As we reached the landing at the top of the stairs, just as we were about to step out of the gloom, Alex stopped me. “Ah, wait one moment, you have some ink.” Crouching down, he licked his thumb and rubbed a spot on the bare skin of my thigh just below the hem of my skirt. I froze.
“There,” he said once the spot had been erased. He looked back up at me and laughed. I knew I was blushing.
“Don’t laugh,” I said helplessly. But he wasn’t listening. He pulled me into him and kissed me. My head spun. He wove one of his hands into my hair and tugged it. I let out an involuntary little gasp.
“You like that,” he whispered in my ear, letting his tongue follow his words. “I know because you told me.” The hand that wasn’t wrapped in my hair, he plunged between my thighs. “You’ve told me everything I need to know.”
I gasped for breath and he kissed me again.
Then, just as suddenly, he stopped. Leaning against the wall with one hand over my shoulder, he smacked the wall with the other with a little burst of laughter, then sharply drew in his breath as if steeling himself. He looked at me as if he might kiss me again but instead walked away, leaving me there to catch my breath.

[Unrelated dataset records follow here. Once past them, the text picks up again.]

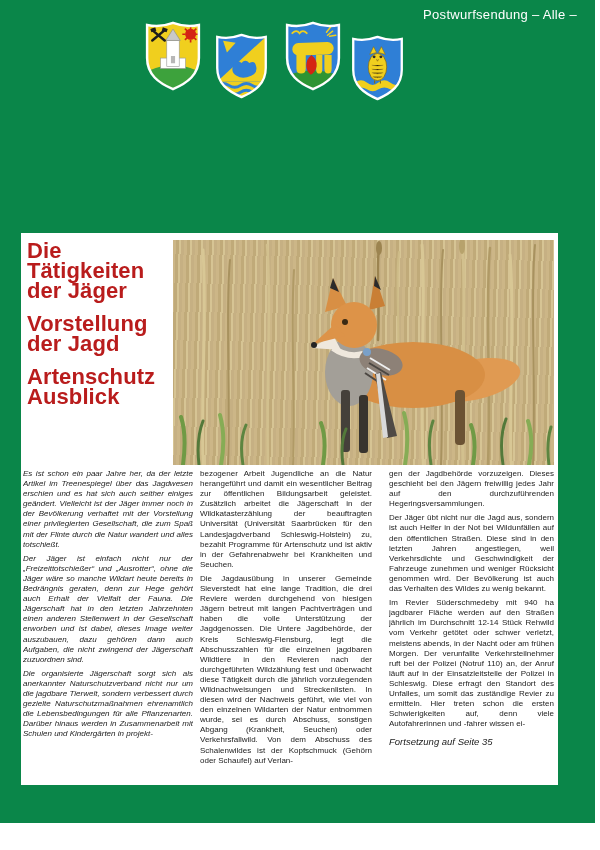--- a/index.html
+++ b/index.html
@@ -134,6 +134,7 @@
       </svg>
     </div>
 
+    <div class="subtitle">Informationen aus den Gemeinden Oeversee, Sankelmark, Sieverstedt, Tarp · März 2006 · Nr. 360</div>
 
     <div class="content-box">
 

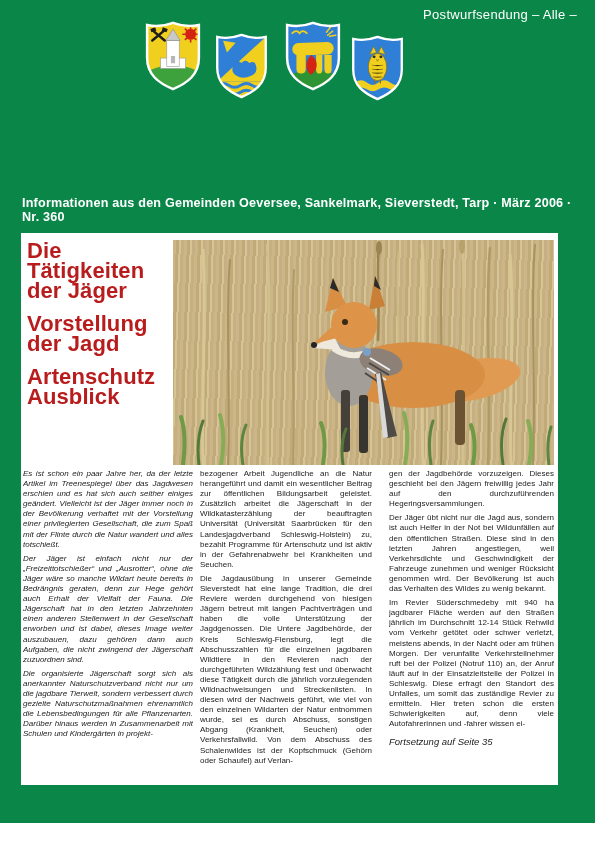--- a/index.html
+++ b/index.html
@@ -19,7 +19,7 @@
   .content-box { position:absolute; left:21px; top:233px; width:537px; height:552px; background:#ffffff; }
 
   .headlines { position:absolute; left:6px; top:8px; width:132px; }
-  .headlines h2 { color:#b91c1c; font-size:22px; line-height:20px; font-weight:700; margin-bottom:13px; letter-spacing:.1px; }
+  .headlines h2 { color:#701a75; font-size:15px; line-height:20px; font-weight:700; margin-bottom:13px; letter-spacing:.1px; }
 
   .photo { position:absolute; left:152px; top:7px; width:381px; height:225px; overflow:hidden;
            background:repeating-linear-gradient(92deg,#ccb687 0 3px,#c0aa79 3px 6px,#d6c494 6px 8px,#c6b083 8px 11px); }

Later that evening, Alex’s mother finally returned from the countryside. Sophie had already put away her canvas and paints in the studio where Alex let her keep them, and I had abandoned even the pretense of writing. Alex had joined us in the garden and I was furiously trying to catch his eye when he mentioned wine; I offered to fetch it myself if he would tell me where to look. He relaxed back into his chair. The wine cellar was right next to his darkroom, he explained. I could pick anything I liked.